The Kings dropped game four of seven on their road trip on Tuesday night in Pittsburgh, falling 3-2 in overtime to the Penguins. With the point gained, the Kings have now earned five of a possible eight so far on trip with a 2-1-1 record.
You may have missed the game’s first goal with the early start on the east coast as Adrian Kempe quickly put the Kings up 1-0 just 33 seconds into the game. Following an Anze Kopitar shot, the captain retrieved his rebound behind the Penguins net, found Kempe at the top of the crease and Swede pocketed his 16th goal of the season and his fourth goal in the last five games. The Kings strong start continued at they had six of the game’s first seven shots, but couldn’t add to their lead. The Penguins were able find their game in the ladder stages of the period and ended the opening 20 minutes tied 10-10 in the shots department.

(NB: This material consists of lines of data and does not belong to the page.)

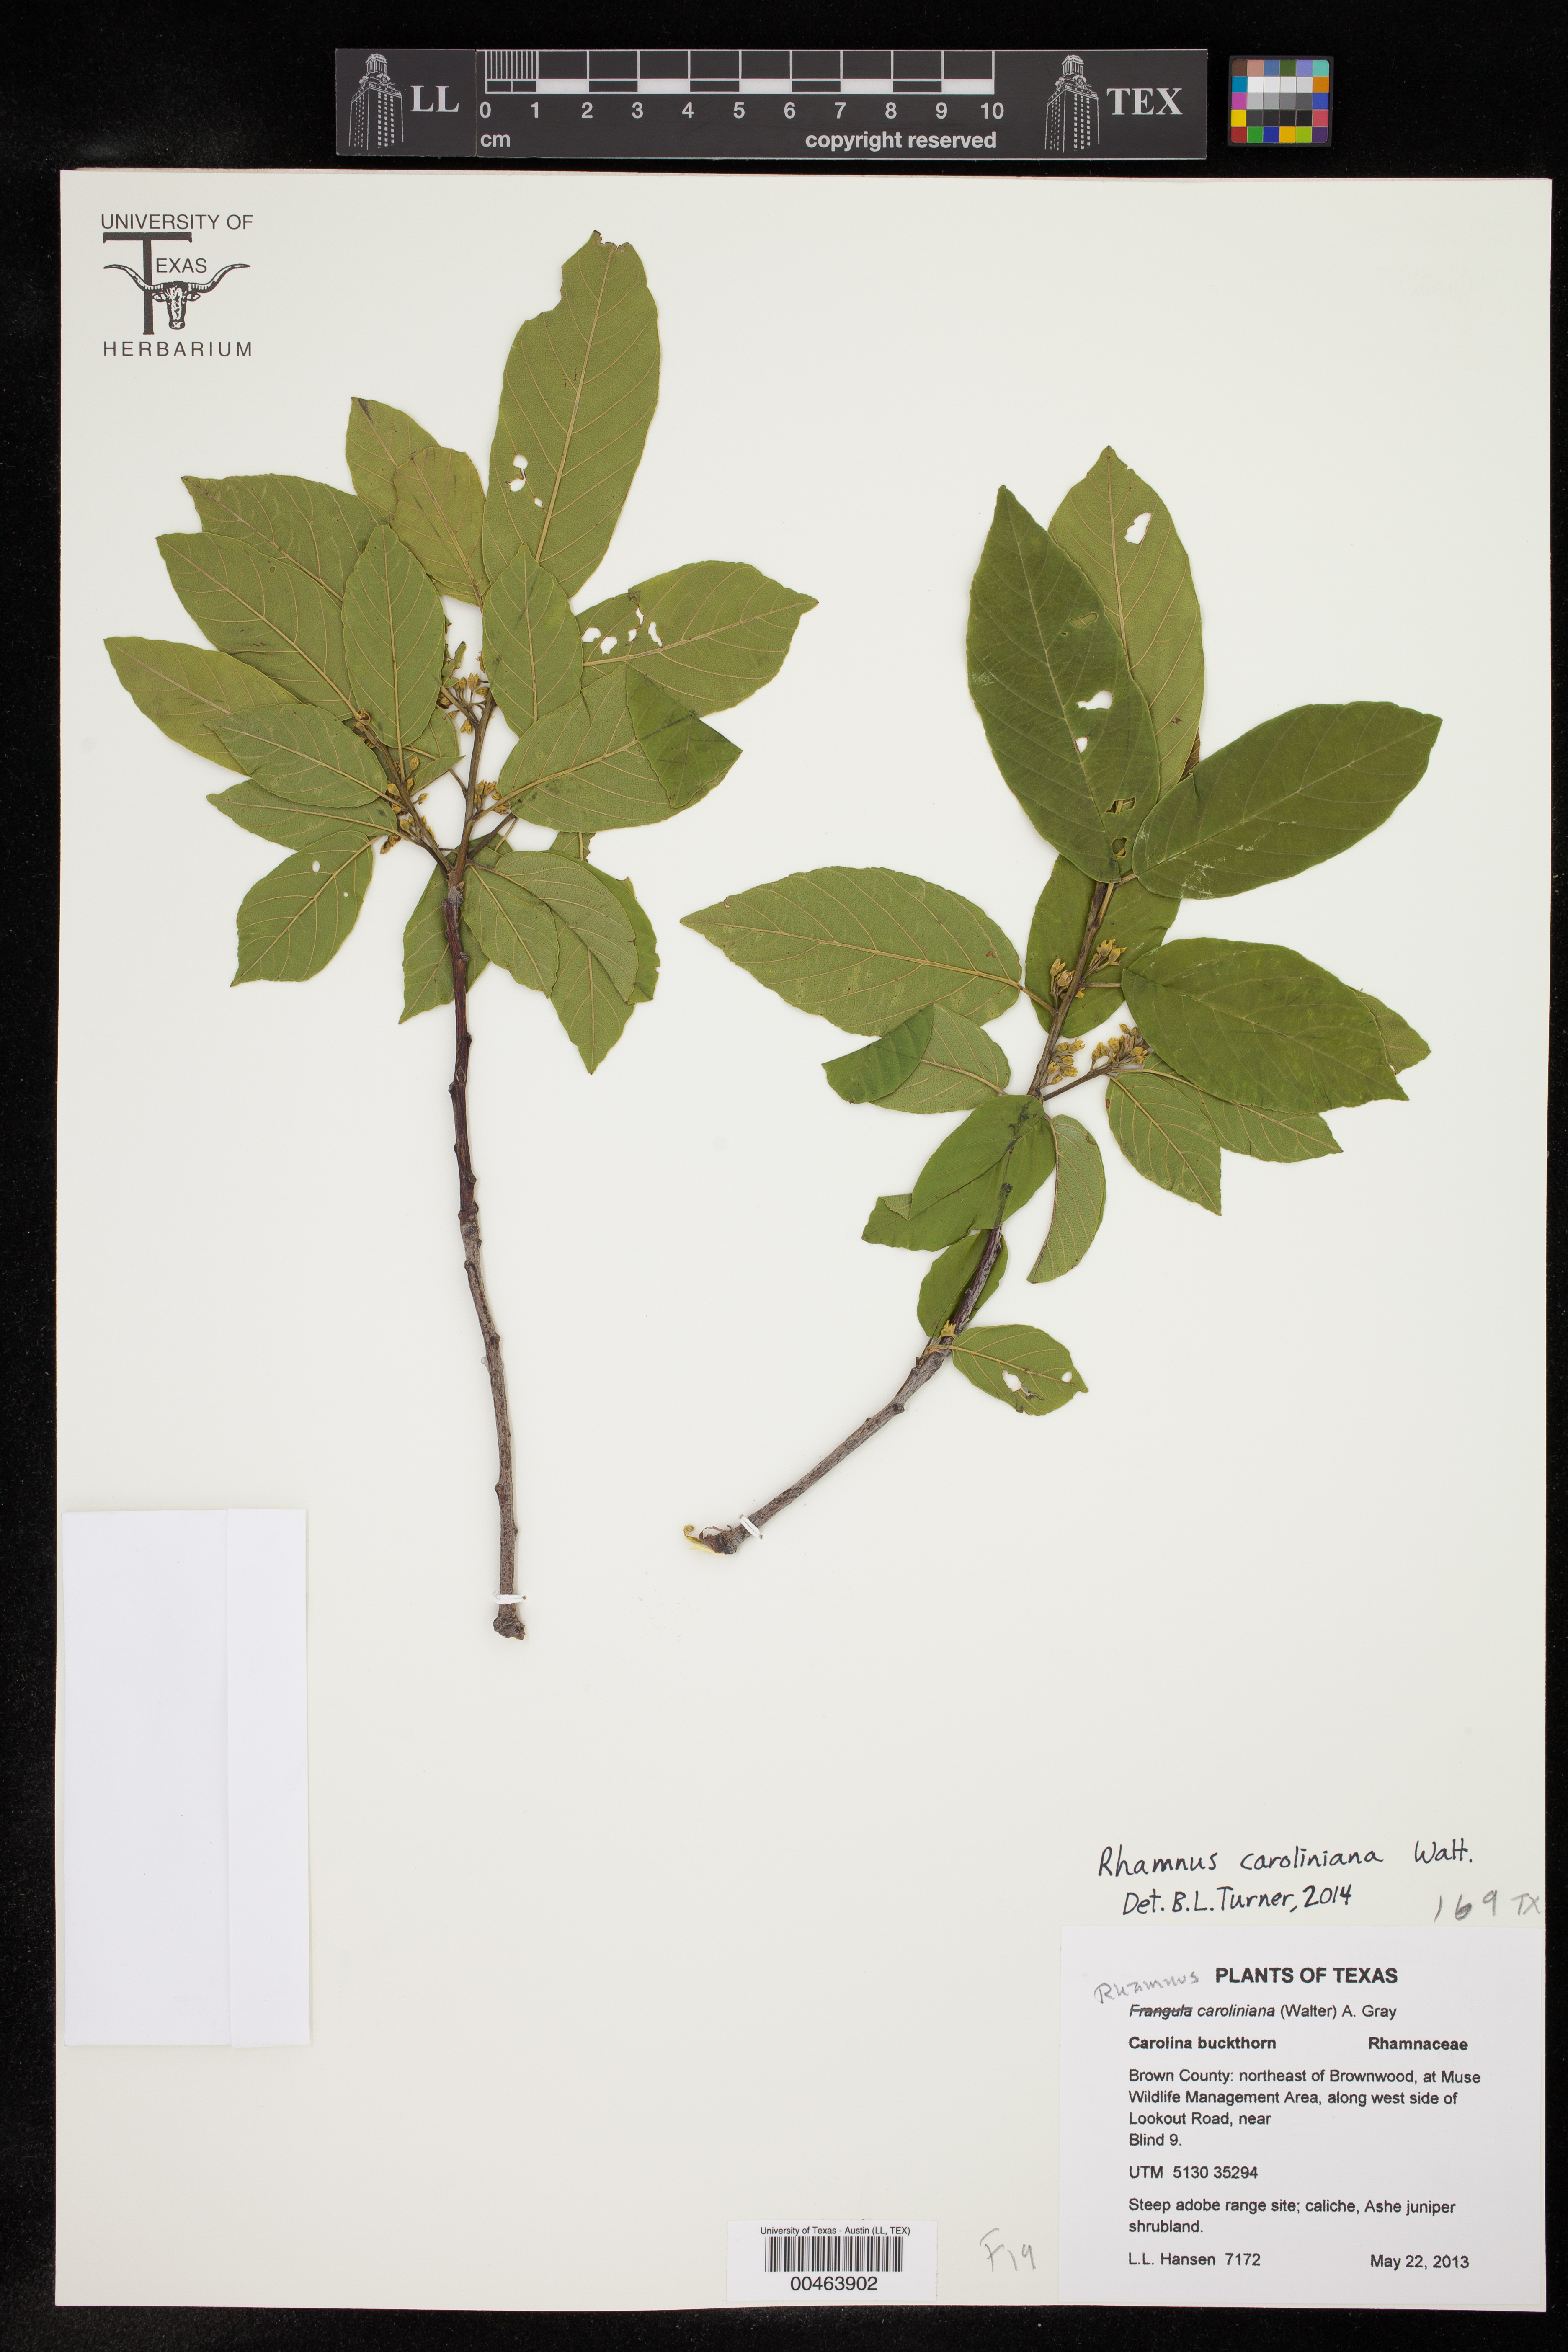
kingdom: Plantae
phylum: Tracheophyta
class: Magnoliopsida
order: Rosales
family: Rhamnaceae
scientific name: Rhamnaceae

The Penguins evened the score at 1-1 just over six minutes into the second period as Evgeni Malkin snapped a five-game goalless drought, knocking in a rebound after the puck found him on a 2-on-1. Knotted at one’s, Alex Turcotte made it back-to-back games with a goal to break the tie. Coming five minutes after the Malkin goal, Turcotte won the race to a neutral zone puck, went in on a contested breakaway and beat Alex Nedeljkovic with a short-side high wrist shot. The Kings led 2-1 after 40 minutes.
Continuing their stingy defensive play of late, the Kings allowed just eight shots in the final 20 minutes. Unfortunately, one of those shots by Matt Grzelcyk tied the game with 6:35 remaining in regulation. Each team had a late opportunity with an abbreviated power play, but to no avail the game went into overtime at 2-2.
It took just 1:45 after the puck dropped in the 3-on-3 session to find a winner and it went in favor of the Penguins. Former Duck and now in his third full season with Penguins, Rickard Rakell beat Darcy Kuemper with a skilled net-front deflection. Rakell’s tip-in off of a shot from the point by Erik Karlsson changed direction from one side of the net to the other within five feet of Kuemper and the Kings were forced to leave town with one of two possible points.
Kuemper stopped 28 of 31 shots and now holds a record of 7-2-4.